Anna Sumner’s craving for sleep began when she was an 18-year-old high school senior. She thought nothing of it.
When it followed her to college, she blamed it on stress. She was working so hard, she told herself, her body just needed the extra rest. But it was more than that. She would chose naps over eating lunch, working out, or being with friends. Every night after dinner, she came back to her dorm room to sleep. If her parents called on those evenings, her roommate would cover for her, telling them she had gone to the library.
After graduation, Sumner moved to Bangkok to teach English. Her sleeping continued, and so did her rationalizations. It was OK that she was napping between every class because she was adjusting to a warm climate. Then she spent a winter working in London. There, her excuse was the dark and dreary sky.

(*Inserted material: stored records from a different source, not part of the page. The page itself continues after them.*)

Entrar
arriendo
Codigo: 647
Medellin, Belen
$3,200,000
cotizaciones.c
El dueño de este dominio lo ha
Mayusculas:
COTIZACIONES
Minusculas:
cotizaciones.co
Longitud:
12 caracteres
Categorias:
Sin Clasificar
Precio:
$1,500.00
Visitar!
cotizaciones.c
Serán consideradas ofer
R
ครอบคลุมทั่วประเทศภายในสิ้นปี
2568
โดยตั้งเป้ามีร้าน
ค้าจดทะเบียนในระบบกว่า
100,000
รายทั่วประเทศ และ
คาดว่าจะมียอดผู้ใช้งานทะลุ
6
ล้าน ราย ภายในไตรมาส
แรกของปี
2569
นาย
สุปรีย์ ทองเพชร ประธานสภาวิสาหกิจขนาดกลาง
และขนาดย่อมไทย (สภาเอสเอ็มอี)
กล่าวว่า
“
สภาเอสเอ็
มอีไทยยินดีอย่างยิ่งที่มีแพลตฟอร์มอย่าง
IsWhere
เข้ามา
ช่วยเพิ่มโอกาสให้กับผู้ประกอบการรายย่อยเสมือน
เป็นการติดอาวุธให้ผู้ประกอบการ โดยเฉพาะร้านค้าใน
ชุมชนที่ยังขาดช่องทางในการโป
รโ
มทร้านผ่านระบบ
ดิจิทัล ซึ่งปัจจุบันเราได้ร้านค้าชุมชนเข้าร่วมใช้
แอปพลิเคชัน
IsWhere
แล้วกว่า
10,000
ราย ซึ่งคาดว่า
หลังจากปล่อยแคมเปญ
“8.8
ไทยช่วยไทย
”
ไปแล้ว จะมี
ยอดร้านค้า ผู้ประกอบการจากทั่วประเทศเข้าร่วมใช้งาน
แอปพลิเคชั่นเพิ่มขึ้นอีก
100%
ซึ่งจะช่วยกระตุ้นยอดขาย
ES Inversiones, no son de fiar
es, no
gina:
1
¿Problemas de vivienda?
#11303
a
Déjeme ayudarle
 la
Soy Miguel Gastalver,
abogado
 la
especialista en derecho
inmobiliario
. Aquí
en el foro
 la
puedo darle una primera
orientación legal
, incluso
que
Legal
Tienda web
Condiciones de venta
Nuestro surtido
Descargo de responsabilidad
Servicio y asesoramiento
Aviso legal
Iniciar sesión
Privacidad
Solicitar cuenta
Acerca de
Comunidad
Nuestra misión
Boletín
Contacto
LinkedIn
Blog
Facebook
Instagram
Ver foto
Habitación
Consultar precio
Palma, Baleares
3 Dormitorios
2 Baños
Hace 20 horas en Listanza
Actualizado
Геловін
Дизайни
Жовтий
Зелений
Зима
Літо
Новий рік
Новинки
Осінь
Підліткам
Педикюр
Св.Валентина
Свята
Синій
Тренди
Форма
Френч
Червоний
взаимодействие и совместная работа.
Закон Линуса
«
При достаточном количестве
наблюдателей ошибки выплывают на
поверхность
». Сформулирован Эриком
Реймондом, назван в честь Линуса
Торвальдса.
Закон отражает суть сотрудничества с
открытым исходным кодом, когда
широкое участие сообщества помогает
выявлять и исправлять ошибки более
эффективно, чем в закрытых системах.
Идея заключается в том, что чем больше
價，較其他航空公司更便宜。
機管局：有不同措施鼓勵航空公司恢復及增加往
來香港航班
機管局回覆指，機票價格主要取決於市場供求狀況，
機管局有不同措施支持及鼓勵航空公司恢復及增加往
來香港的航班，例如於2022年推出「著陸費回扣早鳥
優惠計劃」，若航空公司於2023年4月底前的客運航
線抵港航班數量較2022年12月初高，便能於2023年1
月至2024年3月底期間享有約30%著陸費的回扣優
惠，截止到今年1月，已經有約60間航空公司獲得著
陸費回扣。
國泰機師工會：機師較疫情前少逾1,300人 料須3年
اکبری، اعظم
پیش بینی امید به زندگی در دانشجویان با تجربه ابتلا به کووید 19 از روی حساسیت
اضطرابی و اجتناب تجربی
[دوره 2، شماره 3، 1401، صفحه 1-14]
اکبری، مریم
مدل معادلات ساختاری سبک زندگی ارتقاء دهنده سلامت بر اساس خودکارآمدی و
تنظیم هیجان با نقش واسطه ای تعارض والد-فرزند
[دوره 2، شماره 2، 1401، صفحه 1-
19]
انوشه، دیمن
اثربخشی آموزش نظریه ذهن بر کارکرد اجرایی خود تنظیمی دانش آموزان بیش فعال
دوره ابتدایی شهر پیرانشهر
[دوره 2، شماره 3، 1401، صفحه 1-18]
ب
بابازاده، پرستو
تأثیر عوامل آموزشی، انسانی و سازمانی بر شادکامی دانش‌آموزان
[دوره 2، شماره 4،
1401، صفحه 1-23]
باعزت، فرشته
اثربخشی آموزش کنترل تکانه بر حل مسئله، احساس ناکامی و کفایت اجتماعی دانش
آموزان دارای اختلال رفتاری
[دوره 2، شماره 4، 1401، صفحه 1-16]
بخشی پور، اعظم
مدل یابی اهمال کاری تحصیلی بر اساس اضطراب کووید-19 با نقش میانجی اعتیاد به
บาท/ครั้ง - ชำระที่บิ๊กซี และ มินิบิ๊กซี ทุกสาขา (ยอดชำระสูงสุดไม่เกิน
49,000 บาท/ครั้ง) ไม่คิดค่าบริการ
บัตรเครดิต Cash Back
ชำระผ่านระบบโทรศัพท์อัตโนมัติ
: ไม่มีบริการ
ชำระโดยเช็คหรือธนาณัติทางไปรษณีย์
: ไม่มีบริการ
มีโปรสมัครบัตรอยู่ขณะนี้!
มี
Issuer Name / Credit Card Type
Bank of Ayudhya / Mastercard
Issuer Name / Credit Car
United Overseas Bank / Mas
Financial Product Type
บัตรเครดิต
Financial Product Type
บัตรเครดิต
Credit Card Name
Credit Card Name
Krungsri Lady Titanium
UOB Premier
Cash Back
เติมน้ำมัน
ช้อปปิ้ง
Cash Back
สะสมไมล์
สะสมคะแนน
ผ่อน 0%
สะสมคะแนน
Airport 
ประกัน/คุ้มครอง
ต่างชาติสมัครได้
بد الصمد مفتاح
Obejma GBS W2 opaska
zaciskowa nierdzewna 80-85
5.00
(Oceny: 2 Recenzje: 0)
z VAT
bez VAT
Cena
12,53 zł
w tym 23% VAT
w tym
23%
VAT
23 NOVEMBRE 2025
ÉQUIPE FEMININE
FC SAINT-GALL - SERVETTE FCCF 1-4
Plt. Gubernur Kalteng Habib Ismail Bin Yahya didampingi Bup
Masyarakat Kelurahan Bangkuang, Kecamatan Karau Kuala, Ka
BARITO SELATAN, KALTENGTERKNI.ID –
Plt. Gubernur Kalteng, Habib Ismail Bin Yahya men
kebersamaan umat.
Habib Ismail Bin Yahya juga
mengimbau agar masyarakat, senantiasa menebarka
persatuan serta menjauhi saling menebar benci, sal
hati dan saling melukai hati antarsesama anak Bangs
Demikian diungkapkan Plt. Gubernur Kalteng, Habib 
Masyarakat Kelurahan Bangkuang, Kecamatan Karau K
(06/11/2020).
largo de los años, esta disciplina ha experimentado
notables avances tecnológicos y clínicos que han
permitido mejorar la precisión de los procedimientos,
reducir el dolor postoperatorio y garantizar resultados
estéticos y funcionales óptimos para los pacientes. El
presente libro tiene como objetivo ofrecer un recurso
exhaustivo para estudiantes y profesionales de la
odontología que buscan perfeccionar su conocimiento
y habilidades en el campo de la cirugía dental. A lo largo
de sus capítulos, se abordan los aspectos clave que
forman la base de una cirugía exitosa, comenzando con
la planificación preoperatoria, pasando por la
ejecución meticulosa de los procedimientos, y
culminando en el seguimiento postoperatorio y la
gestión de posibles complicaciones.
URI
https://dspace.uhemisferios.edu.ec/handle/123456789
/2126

Her parents started worrying after she moved back to the U.S. for law school. The summer after her first year, she lived at their house in Mississippi while working for a law firm. “Every day I’d go to work, come home, say ‘Hi Mom and Dad’, and go to bed,” she recalls. “That was the entire summer.”
Sumner needed sleep like an addict needs a fix. “It was this overpowering desire in me, a physical urge,” she says. “And there was always the hope that, maybe this time, I would wake up feeling better.”
Sumner was almost 30 before finally confronting her problem. She had joined a high-profile law firm in Atlanta and, for the first time in her life, didn’t have a flexible schedule. She couldn’t nap without raising eyebrows. “That’s when it finally hit me,” she says. “This is not how you’re supposed to feel.”
In the fall of 2005, she sought help at the Emory Clinic Sleep Center. She learned that her problem, known as hypersomnolence, was rare but not unheard of. Over the next six years, a team of doctors there analyzed the chemicals in her brain and in the brains of 31 other hypersomniacs. They fingered one mysterious substance as the culprit.
When they tried to publish their data, many experts simply didn’t believe it. The prevailing theory is that excessive sleep stems from a failure in the brain’s arousal system, not from some unknown sleep-inducing chemical. Plus, the field had been burned decades before, when another group had trumpeted the discovery of a new, naturally occurring sleep molecule—and been proven wrong. But after being rejected at several other top-tier scientific journals, the data from the Emory researchers appeared yesterday in Science Translational Medicine.
Depending on how it is received by academia and the pharmaceutical industry, the study could lead to a new blockbuster sleeping pill, raking in billions of dollars and improving the lives of millions. Or it might fall flat.
In any case, the work gets credit for Sumner’s remarkable re-awakening.